City to Put $100M into ‘Transforming’ Parts of Queens Blvd.

City to Put $100M into ‘Transforming’ Parts of Queens Blvd.

The Vision Zero Great Streets funding includes $100 million to be used to improve segments of Queens Boulevard.

The Vision Zero Great Streets funding includes $100 million to be used to improve segments of Queens Boulevard.

The de Blasio administration has included $100 million in the Capital Budget to transform Queens Boulevard into a more secure thoroughfare, according to the Department of Transportation.

In a City Council hearing last week, DOT officials detailed Vision Zero Great Streets, a $250 million initiative dedicated to changing four high-crash arterial roads in Queens, Brooklyn and the Bronx to “truly safe streets.”

The routes are Queens Boulevard, 4th Avenue and Atlantic Avenue in Brooklyn, and the Grand Concourse in the Bronx.

According to the DOT, more than 60 percent of pedestrian fatalities in the five boroughs occur on 15 percent of city streets. On Queens Boulevard, from 2009 through 2013, 55 pedestrians were killed or seriously injured; during the same period on 4th Avenue, 60 pedestrians were killed or seriously injured; Atlantic Avenue saw 64 pedestrians killed or seriously injured in that four-year span; and on the Grand Concourse, 70 pedestrians were killed or seriously injured.

Many of the corridors with the highest rates of fatal- and severe-injury pedestrian crashes per mile are wide roads that divide neighborhoods and communities, “but have the potential to serve as connectors,” agency officials noted.

The Great Streets funding will be used to improve segments of Queens Boulevard, a 7.2 mile, complex, multi-roadway corridor nefariously dubbed the “Boulevard of Death” and cuts across more than half the borough. The long crossing distances, high traffic speeds and highway-like urban design have contributed to historically high crash rates, according to the DOT.

In January 2015, the NYPD, DOT and 100 residents, merchants and other stakeholders participated in the first Queens Boulevard design workshop. This meeting yielded requests and suggestions, including calmed service roads, improved crossings, the addition of a protected bike lane, and beautification.
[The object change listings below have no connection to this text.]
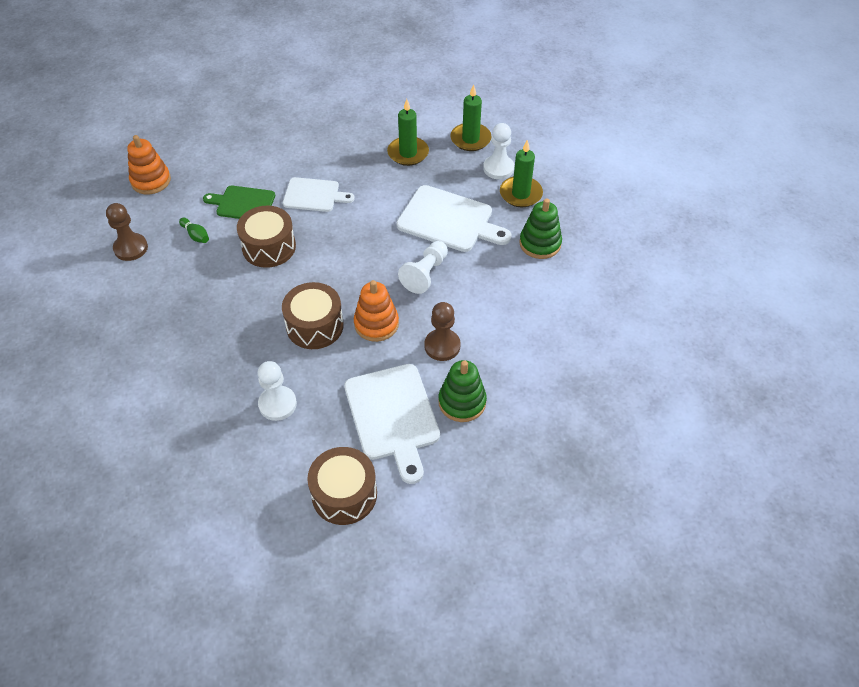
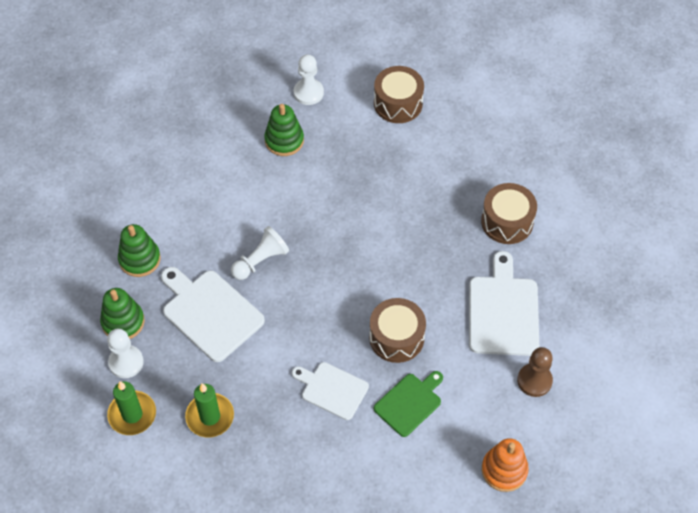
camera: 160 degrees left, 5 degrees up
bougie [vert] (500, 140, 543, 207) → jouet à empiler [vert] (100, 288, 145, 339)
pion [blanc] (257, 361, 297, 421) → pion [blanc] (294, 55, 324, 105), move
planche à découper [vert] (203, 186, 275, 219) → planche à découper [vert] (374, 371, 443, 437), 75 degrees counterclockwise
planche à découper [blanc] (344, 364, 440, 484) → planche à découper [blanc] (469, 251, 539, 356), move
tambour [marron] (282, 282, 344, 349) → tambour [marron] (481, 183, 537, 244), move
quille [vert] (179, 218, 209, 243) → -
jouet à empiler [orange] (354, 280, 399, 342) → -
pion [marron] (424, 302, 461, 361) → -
DOT is currently considering the input received and intends to design and implement solutions this year, the agency explained, and simultaneously begin planning for the long-term capital-funded changes needed to permanently remake the boulevard’s battered image.

According to Transportation, Great Streets will “rethink and redesign” all four major corridors in order to prevent serious crashes, enhance mobility, increase accessibility, and enhance neighborhood vitality.

Additionally, Great Streets capital projects will be fast-tracked in order to allow a permanent build-out of street improvements made initially with temporary materials. DOT indicated that residents could begin to see construction of expanded pedestrian space, beautified medians, and physically separated bike paths on major streets by 2017.